Re: Is immersion important to you?

[personal profile] jobbies 2021-06-27 01:59 am (UTC)(link)
I love when I can get immersed in something but it's kinda rare for me. It was easier to get immersed in movies when I was a kid (the original Jurassic Park film comes to mind) but as an adult, I usually notice too many inconsistencies in movies or little things that ruin my suspension of belief and that makes it hard to get immersed. If the movie is good (and the soundtrack is good), I can get immersed in certain scenes or for several minutes.

I can absolutely get immersed in music though if it's something I like. Good music can really transport me.

I also get really immersed in books if they're written well.
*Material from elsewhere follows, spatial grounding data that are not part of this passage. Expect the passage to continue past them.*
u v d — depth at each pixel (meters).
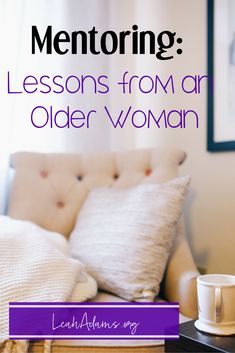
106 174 1.43
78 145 1.66
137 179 1.37
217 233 1.46
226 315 0.75
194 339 0.73
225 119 1.42
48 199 1.36
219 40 1.44
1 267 0.92
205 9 1.52
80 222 1.28
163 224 1.13
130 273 1.06
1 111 1.46
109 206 1.25
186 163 1.59
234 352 0.68
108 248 1.12
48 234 1.16
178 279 1.06
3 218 1.16
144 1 1.77
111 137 1.77
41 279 0.92
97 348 0.82
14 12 1.49
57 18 1.63
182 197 1.19
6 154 1.47
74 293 0.96
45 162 1.42
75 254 1.18
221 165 1.46
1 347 0.82
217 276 0.82
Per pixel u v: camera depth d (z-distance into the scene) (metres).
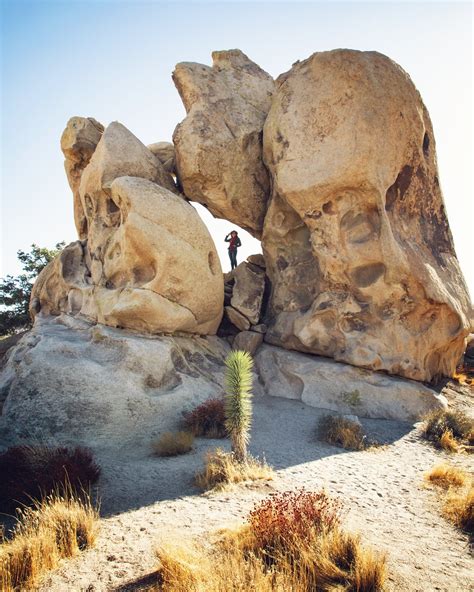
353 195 13.15
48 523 5.37
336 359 13.48
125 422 10.14
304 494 6.18
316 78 13.66
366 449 9.76
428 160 14.62
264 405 12.66
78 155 18.25
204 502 6.62
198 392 11.82
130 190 12.99
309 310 14.31
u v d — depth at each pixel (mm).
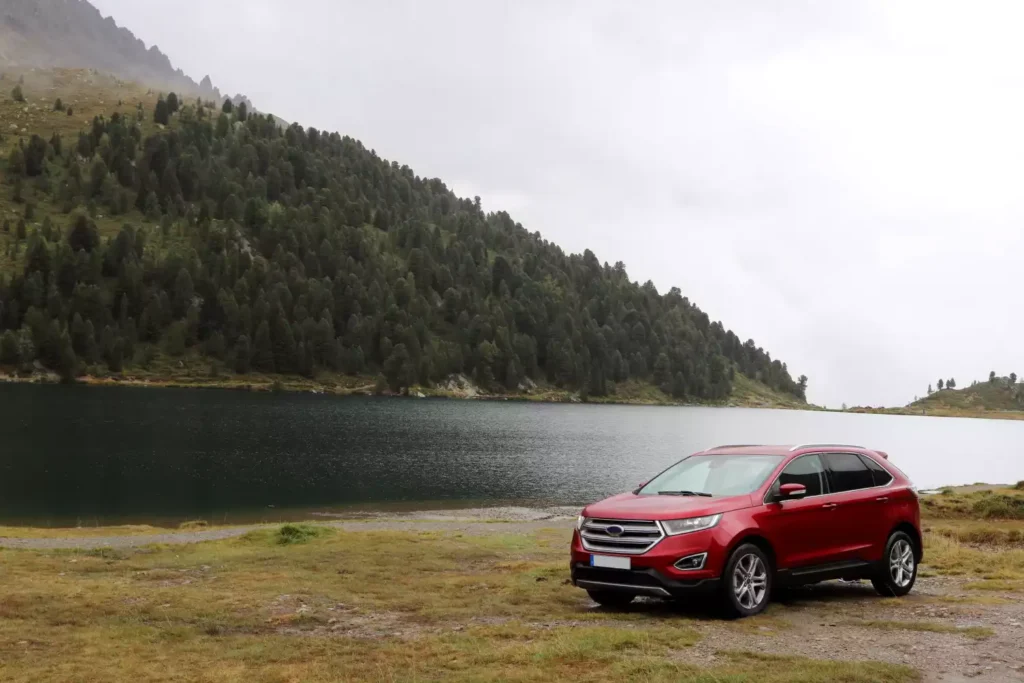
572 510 46625
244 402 162250
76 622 10961
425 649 8766
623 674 7059
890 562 11914
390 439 98750
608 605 11516
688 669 7141
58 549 20609
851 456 12086
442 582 14258
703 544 9867
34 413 112562
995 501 32625
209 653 9031
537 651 8086
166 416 116062
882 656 7898
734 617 9984
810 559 10867
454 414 166250
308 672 7949
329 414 140500
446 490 55688
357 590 13617
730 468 11414
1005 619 9977
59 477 54344
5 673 8133
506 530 29109
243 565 17000
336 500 48719
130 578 15484
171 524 37719
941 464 99812
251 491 51281
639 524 10172
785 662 7477
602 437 123250
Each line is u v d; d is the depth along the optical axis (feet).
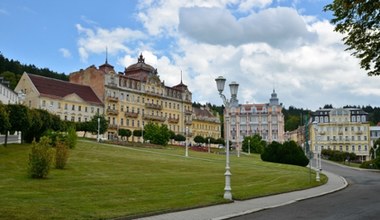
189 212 58.95
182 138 432.66
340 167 259.39
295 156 237.04
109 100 404.16
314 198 82.02
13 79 453.17
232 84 80.94
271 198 79.56
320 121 497.87
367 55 69.26
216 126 595.06
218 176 124.88
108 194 72.23
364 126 487.61
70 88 382.42
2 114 143.95
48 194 68.69
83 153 175.83
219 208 63.62
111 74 411.34
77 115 372.99
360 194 91.04
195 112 565.12
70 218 49.24
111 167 131.95
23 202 58.59
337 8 66.03
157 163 162.71
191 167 156.87
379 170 228.84
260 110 603.67
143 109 449.06
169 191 80.64
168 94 488.44
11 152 148.97
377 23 64.75
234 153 375.04
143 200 66.85
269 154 241.55
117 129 407.44
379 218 53.67
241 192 84.69
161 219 52.44
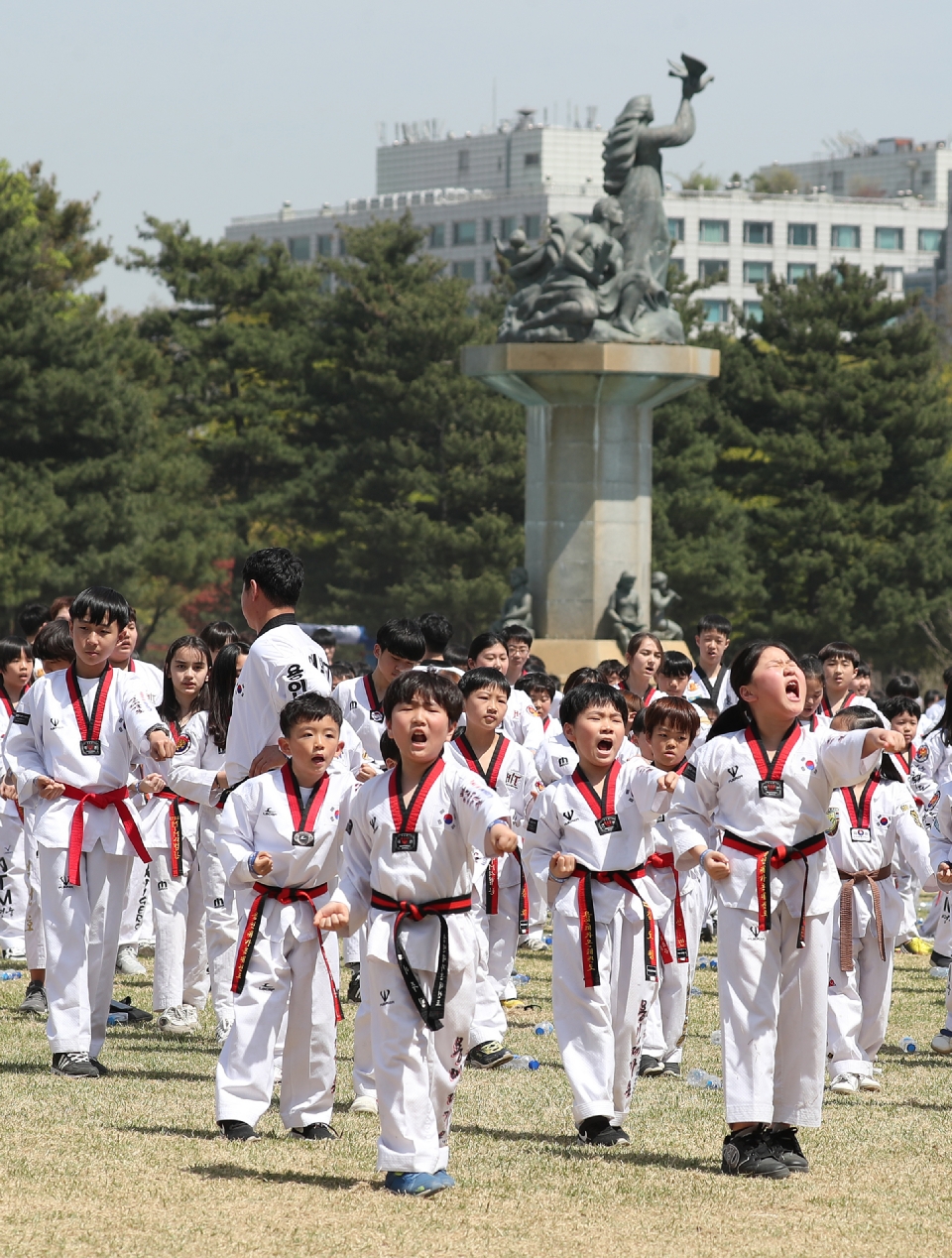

Sometimes books are written with such flowery prose or sentences that have me tripping and stumbling all over them and it doesn't allow me to get immersed at all. (Usually I quit the book when that happens because idgaf about fancy words/sentence structure; I read for the story.) But if the book is written in a way that doesn't have me focused on the words on the page, then I can get absolutely immersed and it'll be like I'm experiencing it. The best books are the ones where I don't even see the words on the page at all and then later on I get confused and think it was a really good movie that I watched.

Re: Is immersion important to you?

(Anonymous) 2021-06-27 02:34 am (UTC)(link)
It depends on the media. Some are very easy to get lost in and I enjoy that very much. Others... there are aspects that make it hard to forget you're watching a movie. Bad performances, weak plots, terrible costume/wig choices, etc. Those all prevent total immersion. I might still enjoy what I'm watching, but it's definitely "something I'm watching" and not something I'm immersed in to the point of forgetting it's not real.

Re: Is immersion important to you?

(Anonymous) 2021-06-27 03:04 am (UTC)(link)
I tend to get immersed in books.pinlished lit, fic, manga, graphic novels, whatever.

Sometimes podcasts. Movies & shoes definitely can drag me in, but books take the cake.i think maybe it's because my brain has to create an image with the words given vs the world shown to me by this other medium.

Re: Is immersion important to you?

(Anonymous) 2021-06-27 02:14 pm (UTC)(link)
It can depend. If I'm just killing time before the next task or something, then immersion not that important to me.

But if I sit down and intentionally invest chunks of my day into something, then absolutely. I want to care about plot, characters, story, music, visuals, etc. Maybe part of it is that I want to forget the world I live in for a little while, but I also like being in other people's worlds too.
meadowphoenix: (Default)

Re: Is immersion important to you?

[personal profile] meadowphoenix 2021-06-27 04:18 pm (UTC)(link)
I do a little of immersion and non-immersion, less so for movies/tv, especially out of a theater, and more so for books and music and plays. For me if I'm watching something with a friend, I'm not going to get immersed at all. Usually that means my brain is on and I'm analyzing the narrative as I go, or I'm watching other people react. The difference for me is how much of my senses I'm actually aware of/I am aware of thinking. That said, I've only taken time to re-acclimatize with books.

Re: Is immersion important to you?

(Anonymous) 2021-06-28 12:55 am (UTC)(link)
Books are by far the most immersive media to me. I've missed (multiple) bus stops, I'm so in the other world you can call my name repeatedly and I just won't hear you.

Movies and TV are less so, I never completely lose awareness that I'm in a room watching a screen, but occasionally I do get so emotionally involved that I have flashes of very hateful, violent feelings towards people who talk during it and break the mood. It's why I don't really like to watch things with friends because if they do that I'm going to think less of them for a while and there's nothing I can do about that (I never say this of course, except the occasional sshhh, please).